3) Incapacidad para dar el salto de la fe. La religión se convierte fácilmente en una ideología que no deja lugar al sorprendente modo de Dios de visitar la historia.

Lecturas del  día

Libro de Génesis 17,3-9

Abrám cayó con el rostro en tierra, mientras Dios le seguía diciendo: “Esta será mi alianza contigo: tú serás el padre de una multitud de naciones. Y ya no te llamarás más Abrám: en adelante tu nombre será Abraham, para indicar que yo te he constituido padre de una multitud de naciones. Te haré extraordinariamente fecundo: de ti suscitaré naciones, y de ti nacerán reyes. Estableceré mi alianza contigo y con tu descendencia a través de las generaciones.

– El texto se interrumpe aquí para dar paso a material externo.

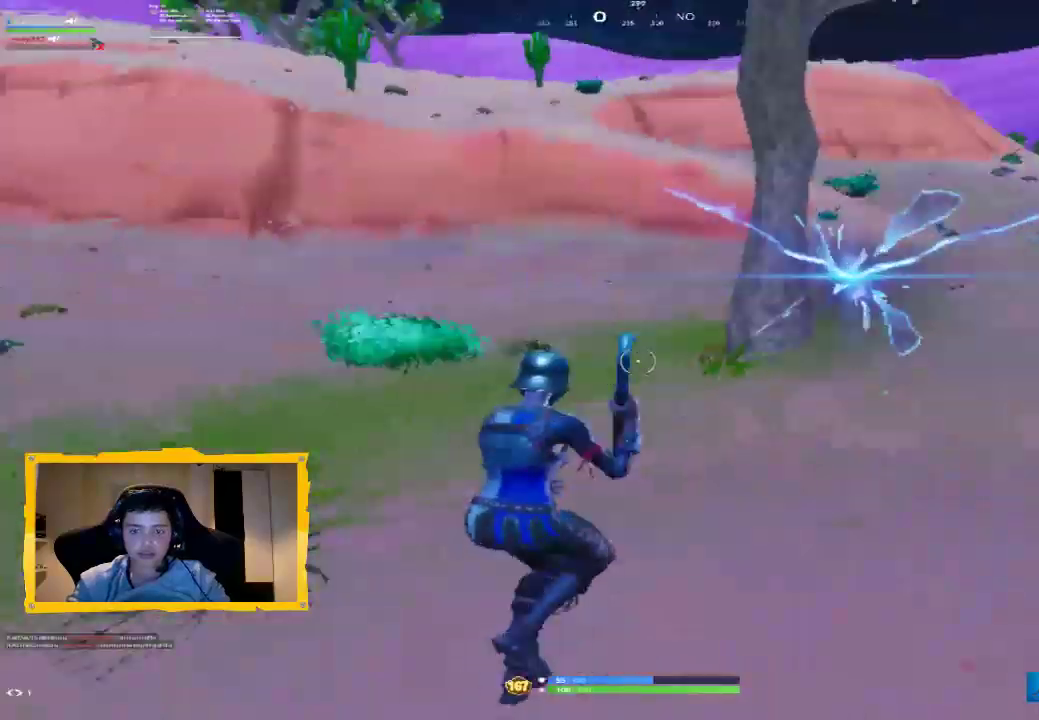
{"buttons": ["R1"], "left_stick": "up", "right_stick": "center", "events": [[67, "R1", "up"], [167, "R1", "down"], [267, "R1", "up"], [267, "left_stick", "up"], [333, "right_stick", "center"], [467, "R1", "down"]]}
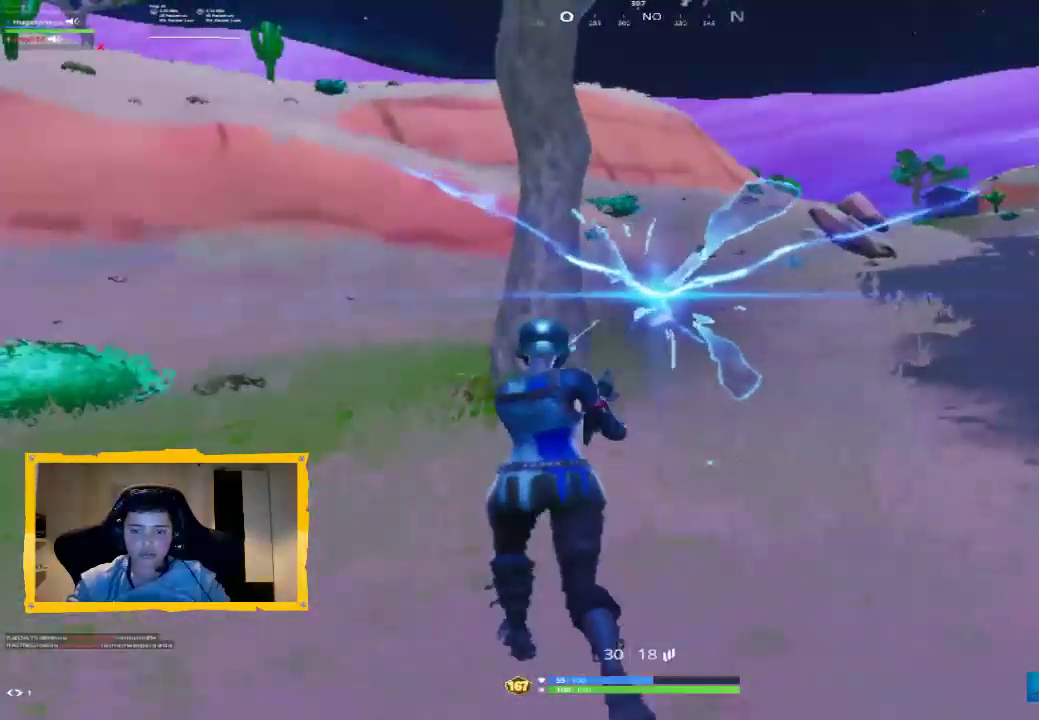
{"buttons": [], "left_stick": "right", "right_stick": "center", "events": [[100, "CROSS", "down"], [100, "R1", "up"], [167, "CROSS", "up"], [200, "left_stick", "up-right"], [267, "right_stick", "down-right"], [367, "left_stick", "right"], [467, "right_stick", "center"]]}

Mi alianza será una alianza eterna, y así yo seré tu Dios y el de tus descendientes. Yo te daré en posesión perpetua, a ti y a tus descendientes, toda la tierra de Canaán, esa tierra donde ahora resides como extranjero, y yo seré su Dios”. Después, Dios dijo a Abraham: “Tú, por tu parte, serás fiel a mi alianza; tú, y también tus descendientes, a lo largo de las generaciones.”

Salmo 105(104),4-5.6-7.8-9

¡Recurran al Señor y a su poder,
busquen constantemente su rostro;
recuerden las maravillas que él obró,
sus portentos y los juicios de su boca!

Descendientes de Abraham, su servidor,
hijos de Jacob, su elegido:
el Señor es nuestro Dios,
en toda la tierra rigen sus decretos.

El se acuerda eternamente de su alianza,
de la palabra que dio por mil generaciones,
del pacto que selló con Abraham,
del juramento que hizo a Isaac.

Del libro de Santa Gertrudis de Helfta (1256-1301)   Ofrezcamos al Señor el testimonio de nuestro amor

Cuando se leía en el evangelio “Estás endemoniado” (Jn 8,52), Gertrudis, conmovida hasta el fondo de sus entrañas por la injuria hecha a su Señor, no podía soportar que el bien-amado de su alma escuchara ultrajes tan inmerecidos. De lo más profundo de su corazón le decía, como compensación, palabras de ternura: (…) “¡Jesús tan amado! ¡Tú, mi suprema y única salvación!”

Su amado, queriendo en su bondad recompensarla como siempre de manera sobreabundante, le tomó el mentón con su mano bendita y se inclinó hacia ella con ternura. Dejó caer estas palabras en los oídos de su alma, con un murmullo infinitamente suave: “Yo, tu Creador, tu Redentor y amante, te busqué al precio de mi felicidad, a través de las angustias de la muerte”. (…)

Esforcémonos entonces, con todo el ardor de nuestro corazón y nuestra alma, a ofrecer al Señor un testimonio de amor cada vez que escuchamos que se le dirige una injuria. Si no podemos hacerlo con fervor, ofrezcamos al menos la voluntad y anhelo de fervor. Ofrezcamos también el deseo y amor de las criaturas hacia Dios, teniendo confianza en su generosa bondad. Él no despreciará la modesta ofrenda de sus pobres, sino que la aceptará y recompensará más allá de nuestros méritos, según la riqueza de su misericordia y ternura.